- _Task statement_
Rewrite the lines of the material, swapping "Kundendienst" for "Kundenservice" and keeping everything else unchanged. Leave the pictures out of your answer.
** Extracted information follows **
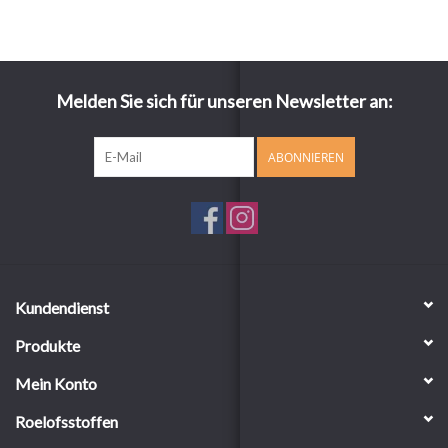
Melden Sie sich für unseren Newsletter an:
ABONNIEREN
Kundendienst
Produkte
Mein Konto
Roelofsstoffen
** End of Extracted information **
- _Output for this exercise_
Melden Sie sich für unseren Newsletter an:
ABONNIEREN
Kundenservice
Produkte
Mein Konto
Roelofsstoffen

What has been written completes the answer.